--- Record excerpts ---
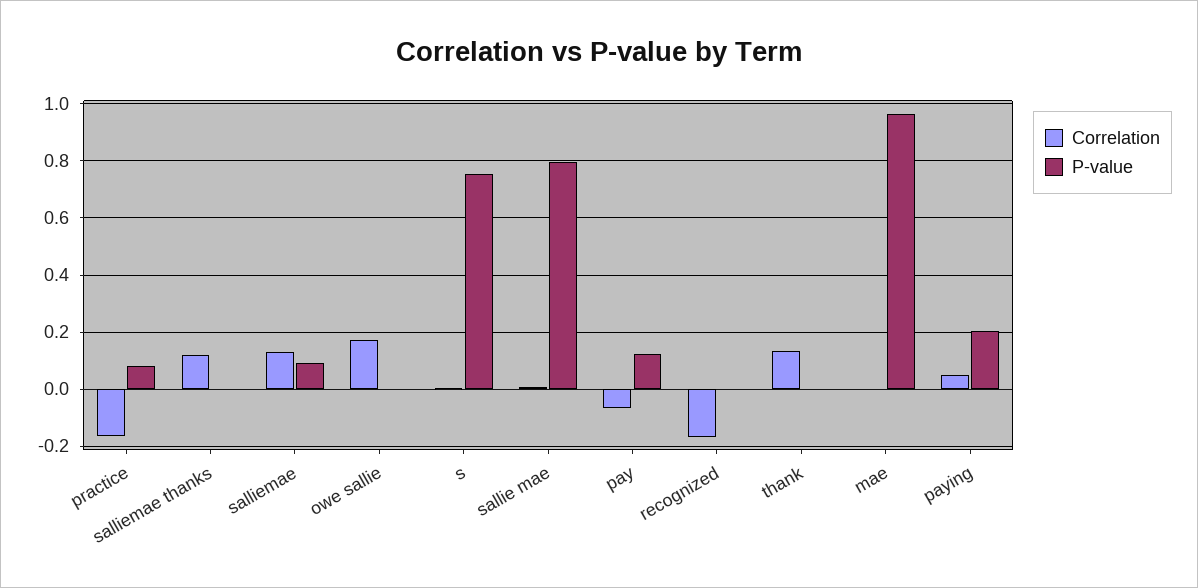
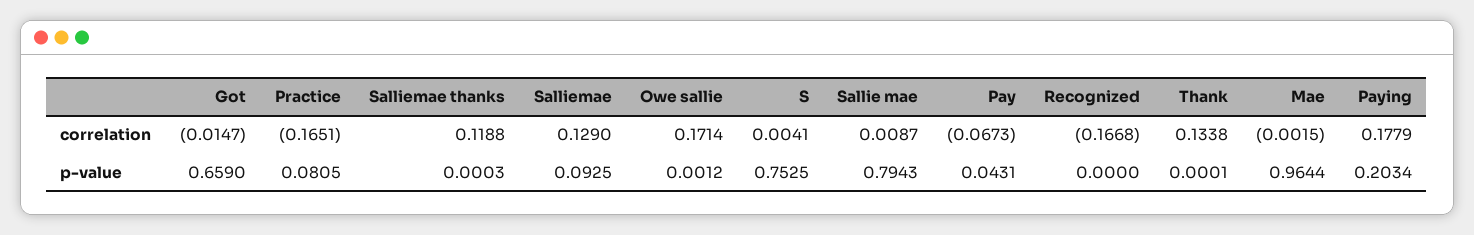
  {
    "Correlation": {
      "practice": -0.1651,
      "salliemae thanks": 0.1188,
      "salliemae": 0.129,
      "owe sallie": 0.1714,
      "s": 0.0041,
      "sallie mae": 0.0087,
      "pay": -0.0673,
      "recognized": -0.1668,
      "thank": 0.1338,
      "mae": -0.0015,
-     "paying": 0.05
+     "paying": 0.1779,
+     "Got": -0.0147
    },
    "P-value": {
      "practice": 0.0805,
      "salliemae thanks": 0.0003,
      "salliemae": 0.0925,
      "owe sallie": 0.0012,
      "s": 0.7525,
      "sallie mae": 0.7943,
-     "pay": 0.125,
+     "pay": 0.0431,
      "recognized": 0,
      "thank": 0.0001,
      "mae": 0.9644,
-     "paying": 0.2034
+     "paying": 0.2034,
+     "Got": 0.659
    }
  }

--- Task goal ---
Copy every line of the material above in which the word "paying" appears.

--- Answer ---
-     "paying": 0.05
+     "paying": 0.1779,
-     "paying": 0.2034
+     "paying": 0.2034,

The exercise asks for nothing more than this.